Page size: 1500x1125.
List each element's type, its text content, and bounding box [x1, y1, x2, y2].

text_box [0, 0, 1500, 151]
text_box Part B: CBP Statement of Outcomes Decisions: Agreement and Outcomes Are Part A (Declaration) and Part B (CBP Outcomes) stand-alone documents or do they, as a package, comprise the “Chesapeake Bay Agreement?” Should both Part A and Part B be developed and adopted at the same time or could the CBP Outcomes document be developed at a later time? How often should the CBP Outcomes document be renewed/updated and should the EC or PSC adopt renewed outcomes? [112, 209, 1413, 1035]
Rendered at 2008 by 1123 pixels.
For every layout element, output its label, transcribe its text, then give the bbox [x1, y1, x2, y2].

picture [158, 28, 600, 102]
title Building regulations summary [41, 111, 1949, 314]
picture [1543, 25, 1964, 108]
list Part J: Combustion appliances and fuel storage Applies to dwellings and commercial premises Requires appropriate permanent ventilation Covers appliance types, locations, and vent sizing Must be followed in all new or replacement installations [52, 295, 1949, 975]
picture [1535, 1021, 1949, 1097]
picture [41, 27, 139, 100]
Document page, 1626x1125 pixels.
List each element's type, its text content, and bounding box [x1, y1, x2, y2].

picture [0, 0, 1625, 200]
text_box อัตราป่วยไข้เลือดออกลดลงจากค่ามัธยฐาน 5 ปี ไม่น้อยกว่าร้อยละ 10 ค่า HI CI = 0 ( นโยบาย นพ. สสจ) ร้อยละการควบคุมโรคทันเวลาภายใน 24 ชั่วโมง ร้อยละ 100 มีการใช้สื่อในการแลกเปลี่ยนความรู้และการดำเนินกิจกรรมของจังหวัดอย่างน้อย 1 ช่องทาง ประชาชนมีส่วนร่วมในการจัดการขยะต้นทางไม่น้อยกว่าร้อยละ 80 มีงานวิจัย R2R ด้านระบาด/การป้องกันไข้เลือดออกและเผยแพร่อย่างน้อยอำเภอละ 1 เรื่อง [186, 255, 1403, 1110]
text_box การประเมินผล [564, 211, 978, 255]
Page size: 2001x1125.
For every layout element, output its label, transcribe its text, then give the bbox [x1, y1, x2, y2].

------------------------

## Try it
Write the material out again in full, leaving no line out.

## Completed task
Page size: 1500x1125.
List each element's type, its text content, and bounding box [x1, y1, x2, y2].

text_box [0, 0, 1500, 151]
text_box Part B: CBP Statement of Outcomes Decisions: Agreement and Outcomes Are Part A (Declaration) and Part B (CBP Outcomes) stand-alone documents or do they, as a package, comprise the “Chesapeake Bay Agreement?” Should both Part A and Part B be developed and adopted at the same time or could the CBP Outcomes document be developed at a later time? How often should the CBP Outcomes document be renewed/updated and should the EC or PSC adopt renewed outcomes? [112, 209, 1413, 1035]
Rendered at 2008 by 1123 pixels.
For every layout element, output its label, transcribe its text, then give the bbox [x1, y1, x2, y2].

picture [158, 28, 600, 102]
title Building regulations summary [41, 111, 1949, 314]
picture [1543, 25, 1964, 108]
list Part J: Combustion appliances and fuel storage Applies to dwellings and commercial premises Requires appropriate permanent ventilation Covers appliance types, locations, and vent sizing Must be followed in all new or replacement installations [52, 295, 1949, 975]
picture [1535, 1021, 1949, 1097]
picture [41, 27, 139, 100]
Document page, 1626x1125 pixels.
List each element's type, its text content, and bounding box [x1, y1, x2, y2].

picture [0, 0, 1625, 200]
text_box อัตราป่วยไข้เลือดออกลดลงจากค่ามัธยฐาน 5 ปี ไม่น้อยกว่าร้อยละ 10 ค่า HI CI = 0 ( นโยบาย นพ. สสจ) ร้อยละการควบคุมโรคทันเวลาภายใน 24 ชั่วโมง ร้อยละ 100 มีการใช้สื่อในการแลกเปลี่ยนความรู้และการดำเนินกิจกรรมของจังหวัดอย่างน้อย 1 ช่องทาง ประชาชนมีส่วนร่วมในการจัดการขยะต้นทางไม่น้อยกว่าร้อยละ 80 มีงานวิจัย R2R ด้านระบาด/การป้องกันไข้เลือดออกและเผยแพร่อย่างน้อยอำเภอละ 1 เรื่อง [186, 255, 1403, 1110]
text_box การประเมินผล [564, 211, 978, 255]
Page size: 2001x1125.
For every layout element, output its label, transcribe its text, then give the bbox [x1, y1, x2, y2].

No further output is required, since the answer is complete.